- [WHAT THE TASK ASKS] Condense the paragraph of the cheese-smoking post that begins "To make a long story short" into a short bulleted list that keeps its main facts.

- [TEXT BLOCK]
# First Cheese Smoke---uggg!



## papa g (Jan 23, 2017)

Welp!

My first dive into smoking cheese didn't go so well.  The outside temp was in the mid 40's and in the mid to high 40's on the second batch. I read a lot of people prefer using apple for flavor and to give it some color to smoke so that's what I used in my amaz-n-smoker tray.

Was't sure how long to let it go so I went a  little over 3 hours. Second batch about 2 hours.

The inside temp in the MES40 got up to 74 degrees with the heat from the pellets. Cheese got a little soft but held its shape for the most part.

To make a long story short, the cheese smelled and tasted like a house fire instead of the normal aroma from using apple or hickory. I put in the fridge in an open bag overnight then I vacuumed sealed it and will pull it out of the fridge in a couple weeks to taste it. I might shred it and use it to make smoked Mac and Cheese--though a little will go a long way.

I did pepper jack, cheddar monterey jack and mozzarella.

Will try again when the temp is in the 20-30s degree range and will try hickory or the pit masters choice pellets.

- [GIVEN RECORDS]
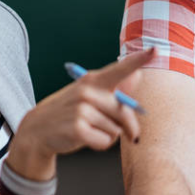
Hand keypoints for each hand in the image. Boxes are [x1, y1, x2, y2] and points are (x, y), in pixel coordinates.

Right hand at [8, 48, 155, 178]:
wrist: (39, 129)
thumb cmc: (70, 111)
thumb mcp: (89, 95)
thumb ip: (115, 88)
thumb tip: (138, 76)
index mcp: (93, 80)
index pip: (121, 68)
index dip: (139, 59)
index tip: (156, 50)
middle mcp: (88, 92)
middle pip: (125, 112)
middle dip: (129, 127)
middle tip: (128, 134)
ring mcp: (82, 110)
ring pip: (116, 130)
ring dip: (108, 135)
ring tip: (89, 129)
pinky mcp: (78, 129)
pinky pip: (105, 142)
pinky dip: (99, 144)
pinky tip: (84, 138)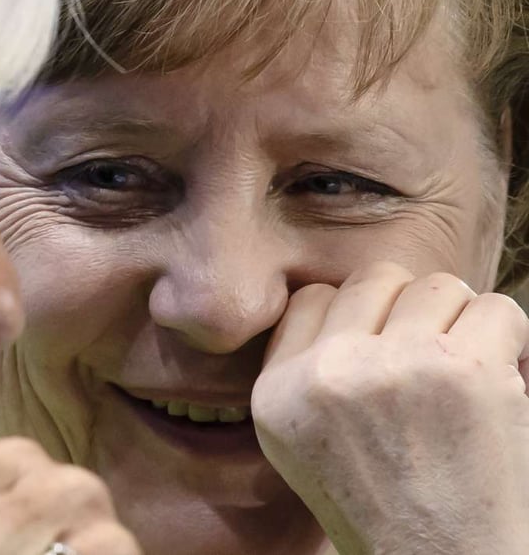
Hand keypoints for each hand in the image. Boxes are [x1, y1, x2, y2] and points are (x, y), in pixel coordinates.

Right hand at [252, 262, 528, 554]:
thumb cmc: (379, 505)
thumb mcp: (294, 442)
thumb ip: (300, 370)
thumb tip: (340, 301)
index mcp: (277, 391)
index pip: (313, 298)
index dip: (356, 315)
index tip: (382, 348)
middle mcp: (327, 373)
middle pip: (375, 279)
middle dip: (408, 307)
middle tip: (429, 353)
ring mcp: (395, 367)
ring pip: (437, 285)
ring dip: (460, 319)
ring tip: (464, 368)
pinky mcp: (464, 371)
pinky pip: (496, 308)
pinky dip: (509, 337)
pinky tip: (502, 374)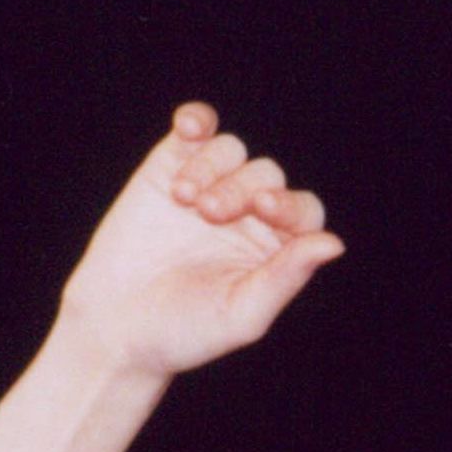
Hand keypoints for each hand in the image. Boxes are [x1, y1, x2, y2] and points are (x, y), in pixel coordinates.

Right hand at [57, 102, 343, 381]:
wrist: (116, 326)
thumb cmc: (184, 331)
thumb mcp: (241, 314)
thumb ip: (286, 278)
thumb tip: (334, 243)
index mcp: (275, 250)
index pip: (303, 211)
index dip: (290, 204)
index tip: (263, 209)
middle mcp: (247, 215)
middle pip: (266, 175)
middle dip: (239, 189)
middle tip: (208, 214)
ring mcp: (210, 186)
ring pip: (231, 150)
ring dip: (212, 167)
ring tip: (184, 200)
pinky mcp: (170, 167)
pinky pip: (195, 129)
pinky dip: (196, 120)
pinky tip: (190, 128)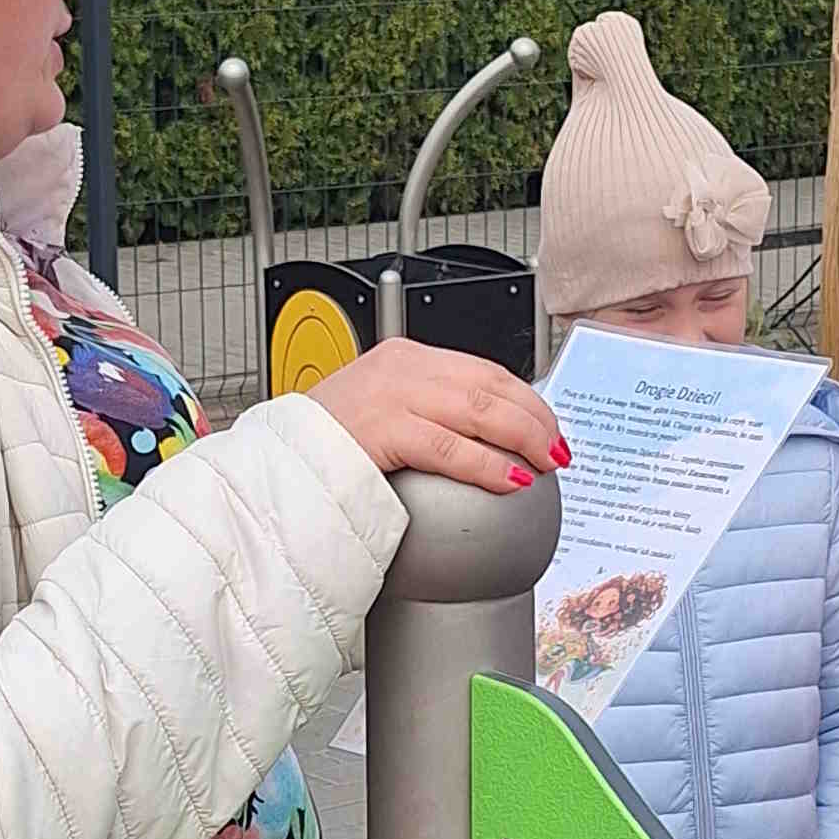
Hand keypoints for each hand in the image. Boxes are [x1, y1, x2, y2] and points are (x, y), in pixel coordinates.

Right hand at [309, 340, 566, 495]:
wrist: (281, 461)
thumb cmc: (326, 445)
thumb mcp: (381, 412)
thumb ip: (425, 414)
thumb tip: (481, 442)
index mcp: (404, 357)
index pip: (483, 369)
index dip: (526, 398)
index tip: (548, 425)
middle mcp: (402, 368)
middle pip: (491, 385)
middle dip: (535, 419)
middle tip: (557, 449)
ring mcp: (392, 395)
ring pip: (480, 411)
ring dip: (523, 439)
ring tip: (544, 462)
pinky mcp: (384, 429)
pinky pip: (451, 447)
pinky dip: (487, 465)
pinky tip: (509, 480)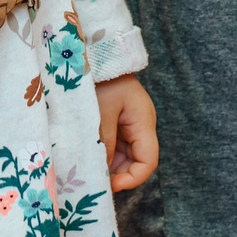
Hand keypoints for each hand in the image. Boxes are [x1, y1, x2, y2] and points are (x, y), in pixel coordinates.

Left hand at [96, 74, 158, 192]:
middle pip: (136, 161)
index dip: (132, 178)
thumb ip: (104, 142)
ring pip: (124, 155)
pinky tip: (88, 156)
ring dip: (108, 164)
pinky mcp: (117, 120)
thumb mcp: (101, 111)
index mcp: (143, 121)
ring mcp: (129, 123)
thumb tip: (102, 172)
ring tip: (88, 169)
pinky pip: (115, 144)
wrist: (95, 51)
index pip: (148, 161)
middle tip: (94, 180)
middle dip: (117, 174)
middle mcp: (140, 125)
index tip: (110, 185)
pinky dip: (104, 153)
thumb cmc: (100, 78)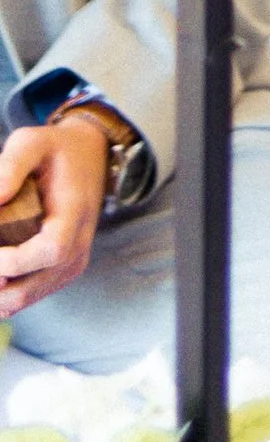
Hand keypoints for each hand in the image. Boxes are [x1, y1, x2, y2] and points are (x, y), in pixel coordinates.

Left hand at [0, 115, 110, 317]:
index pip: (50, 250)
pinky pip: (25, 298)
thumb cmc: (57, 150)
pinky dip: (1, 295)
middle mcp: (78, 248)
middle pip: (29, 288)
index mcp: (76, 215)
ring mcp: (70, 265)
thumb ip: (11, 165)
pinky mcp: (60, 273)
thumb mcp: (33, 141)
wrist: (89, 158)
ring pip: (23, 300)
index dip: (12, 259)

- [RESPONSE AREA]
- The cheese smelled and tasted like a house fire rather than having the normal aroma of apple or hickory.
- It was kept overnight in the fridge in an open bag, then vacuum sealed.
- It will be taken out of the fridge in a couple of weeks to be tasted.
- It might be shredded for smoked mac and cheese, though a little will go a long way.